Film and Television Scores

Stringed instruments are frequently used in film and television scores to evoke emotions and enhance storytelling, adding depth to the soundtrack.

Difference Between Stringed and Normal Instruments 

Stringed instruments differ from other types of devices, such as wind and percussion instruments, in their method of sound production. While wind instruments produce sound through air columns, percussion instruments produce sound through striking or shaking; stringed instruments produce sound through strings. 

The strings in stringed instruments can be plucked, struck, bowed, or even blown (in rare cases). The strings' vibration is amplified through a resonating chamber or soundboard, which enhances the sound and adds resonance. This amplification is crucial for the sound projection of stringed instruments. 

Another distinguishing feature of stringed instruments is the wide range of tones and timbres they can produce. Musicians can create many expressive and nuanced sounds by manipulating the strings, adjusting playing techniques, and utilizing different playing positions. 

Where to Buy Indian Stringed Instruments 

If you want Indian stringed instruments, various options are available. Here are some famous avenues for buying these instruments: 

Speciality Music Stores

Many speciality music stores, both physical and online, specialize in selling musical instruments from different cultures. These stores often have a dedicated section for Indian stringed instruments. You can find a selection of Indian stringed instruments on online marketplaces, giving you the convenience of browsing through different options and comparing prices and customer reviews. 
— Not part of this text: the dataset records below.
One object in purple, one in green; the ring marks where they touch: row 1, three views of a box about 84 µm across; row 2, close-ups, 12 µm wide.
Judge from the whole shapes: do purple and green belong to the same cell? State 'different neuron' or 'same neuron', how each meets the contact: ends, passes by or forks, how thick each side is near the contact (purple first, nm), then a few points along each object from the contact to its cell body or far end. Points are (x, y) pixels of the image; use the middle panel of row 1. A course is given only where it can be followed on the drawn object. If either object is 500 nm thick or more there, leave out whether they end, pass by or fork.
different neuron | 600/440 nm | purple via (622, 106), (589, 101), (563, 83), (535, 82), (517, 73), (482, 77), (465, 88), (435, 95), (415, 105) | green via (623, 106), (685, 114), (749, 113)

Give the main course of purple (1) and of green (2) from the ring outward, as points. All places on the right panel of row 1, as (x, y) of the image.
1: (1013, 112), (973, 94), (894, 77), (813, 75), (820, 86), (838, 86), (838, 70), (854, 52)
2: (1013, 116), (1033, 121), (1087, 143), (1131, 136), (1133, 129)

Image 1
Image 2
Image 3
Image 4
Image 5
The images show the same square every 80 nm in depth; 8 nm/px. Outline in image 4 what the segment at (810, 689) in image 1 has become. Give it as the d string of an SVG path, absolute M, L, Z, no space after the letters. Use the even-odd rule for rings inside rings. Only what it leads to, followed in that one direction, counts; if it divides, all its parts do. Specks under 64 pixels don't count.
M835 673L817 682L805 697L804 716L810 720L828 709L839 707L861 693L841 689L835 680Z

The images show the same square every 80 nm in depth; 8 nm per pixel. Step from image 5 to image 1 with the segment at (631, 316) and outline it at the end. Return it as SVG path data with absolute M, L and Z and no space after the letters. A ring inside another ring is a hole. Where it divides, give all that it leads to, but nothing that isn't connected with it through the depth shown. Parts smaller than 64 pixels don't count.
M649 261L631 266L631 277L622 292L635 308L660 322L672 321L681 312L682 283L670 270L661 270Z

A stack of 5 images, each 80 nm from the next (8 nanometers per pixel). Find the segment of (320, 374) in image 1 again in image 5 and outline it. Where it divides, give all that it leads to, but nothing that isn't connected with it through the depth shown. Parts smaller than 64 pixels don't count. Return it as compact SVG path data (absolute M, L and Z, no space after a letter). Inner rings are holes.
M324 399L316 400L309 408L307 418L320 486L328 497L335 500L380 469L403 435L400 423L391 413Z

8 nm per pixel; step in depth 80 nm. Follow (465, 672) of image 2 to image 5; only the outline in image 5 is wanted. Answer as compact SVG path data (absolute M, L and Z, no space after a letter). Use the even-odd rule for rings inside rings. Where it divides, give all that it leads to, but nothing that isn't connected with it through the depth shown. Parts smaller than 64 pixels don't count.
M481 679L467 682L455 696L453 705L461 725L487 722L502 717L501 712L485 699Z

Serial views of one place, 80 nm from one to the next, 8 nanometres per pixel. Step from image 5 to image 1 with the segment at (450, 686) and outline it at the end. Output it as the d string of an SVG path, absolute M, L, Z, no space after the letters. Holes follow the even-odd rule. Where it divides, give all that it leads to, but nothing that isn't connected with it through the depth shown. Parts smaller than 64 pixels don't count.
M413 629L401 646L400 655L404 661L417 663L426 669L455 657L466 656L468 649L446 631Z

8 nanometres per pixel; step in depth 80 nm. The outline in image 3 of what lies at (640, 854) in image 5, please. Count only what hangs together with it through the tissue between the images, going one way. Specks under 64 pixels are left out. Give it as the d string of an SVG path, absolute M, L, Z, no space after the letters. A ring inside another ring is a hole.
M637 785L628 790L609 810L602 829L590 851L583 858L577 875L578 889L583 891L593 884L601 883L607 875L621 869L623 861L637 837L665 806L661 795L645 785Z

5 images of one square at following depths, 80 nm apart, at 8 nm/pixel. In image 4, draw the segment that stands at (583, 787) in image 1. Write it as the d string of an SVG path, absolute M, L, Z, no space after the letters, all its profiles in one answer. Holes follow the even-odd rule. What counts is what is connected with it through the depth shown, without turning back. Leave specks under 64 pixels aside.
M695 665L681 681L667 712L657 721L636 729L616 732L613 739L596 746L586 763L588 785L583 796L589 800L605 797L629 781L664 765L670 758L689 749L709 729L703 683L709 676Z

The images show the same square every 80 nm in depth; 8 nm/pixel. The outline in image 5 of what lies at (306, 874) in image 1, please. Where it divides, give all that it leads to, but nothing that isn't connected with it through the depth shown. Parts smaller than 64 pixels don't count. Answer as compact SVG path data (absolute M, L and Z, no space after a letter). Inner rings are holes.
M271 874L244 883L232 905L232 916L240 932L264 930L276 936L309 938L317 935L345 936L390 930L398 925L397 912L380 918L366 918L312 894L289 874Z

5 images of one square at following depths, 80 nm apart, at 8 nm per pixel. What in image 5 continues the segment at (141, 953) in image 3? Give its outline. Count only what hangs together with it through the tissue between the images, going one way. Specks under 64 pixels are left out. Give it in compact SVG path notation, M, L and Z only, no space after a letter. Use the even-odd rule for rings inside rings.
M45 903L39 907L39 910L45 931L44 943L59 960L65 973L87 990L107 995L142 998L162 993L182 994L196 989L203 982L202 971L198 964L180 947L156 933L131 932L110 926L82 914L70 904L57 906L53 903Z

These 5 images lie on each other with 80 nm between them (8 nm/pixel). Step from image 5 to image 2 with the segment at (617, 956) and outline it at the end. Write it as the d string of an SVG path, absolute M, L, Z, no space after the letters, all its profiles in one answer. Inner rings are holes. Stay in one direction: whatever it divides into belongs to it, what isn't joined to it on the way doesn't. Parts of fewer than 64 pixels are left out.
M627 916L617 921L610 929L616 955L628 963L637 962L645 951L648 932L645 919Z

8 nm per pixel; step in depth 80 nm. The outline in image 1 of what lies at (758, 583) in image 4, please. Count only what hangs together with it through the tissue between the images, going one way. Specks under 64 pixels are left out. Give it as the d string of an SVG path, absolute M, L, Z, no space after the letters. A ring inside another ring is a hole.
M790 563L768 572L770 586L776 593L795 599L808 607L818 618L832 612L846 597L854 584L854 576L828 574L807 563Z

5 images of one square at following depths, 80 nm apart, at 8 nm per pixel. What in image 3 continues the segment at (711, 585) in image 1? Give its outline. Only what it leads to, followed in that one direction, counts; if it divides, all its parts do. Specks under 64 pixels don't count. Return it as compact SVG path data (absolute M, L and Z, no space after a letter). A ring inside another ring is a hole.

Directly from Instrument Makers

Some instrument makers and artisans sell their instruments directly to customers. This provides an opportunity to buy tools that are handcrafted and of high quality. 

Music Festivals and Workshops

Music festivals and workshops often have vendors and exhibitors selling various musical instruments, including Indian stringed instruments. Attending these events can allow you to try different tools and make an informed purchase. 

Prices of Indian Stringed Instruments

The prices of Indian stringed instruments vary depending on the quality of craftsmanship, materials used, brand reputation, and rarity of the item. Here are some approximate price ranges for standard Indian stringed instruments: 

Sitar

Entry-level sitars can start from around £300, while professional-quality sitars can range from £1000 to several thousand pounds. 

Tanpura

Tanpuras can range from £200 for student models to £1000 or more for professional-grade instruments. 

Sarod

Sarods can range from £400 for beginner models to £2000 or more for higher-end devices.

Sarangi

Sarangis can range from £500 for entry-level instruments to £2000 or more for high-quality models. These price ranges are estimates and will vary based on various factors. It is recommended to research specific instrument makers, brands, and models to understand better the price range that suits your budget and requirements. Indian stringed instruments have a rich history and cultural significance. They play a vital role in Indian classical music, folk music, and contemporary genres.

The diverse range of instruments within this category, including sitars, tanpuras, sarods, sarangis, and more, offer musicians various sounds and tones to explore. If you want to purchase an Indian stringed instrument, numerous avenues are available, such as speciality music stores, online marketplaces, instrument makers, and music festivals. It's essential to research and compare options before making a purchase.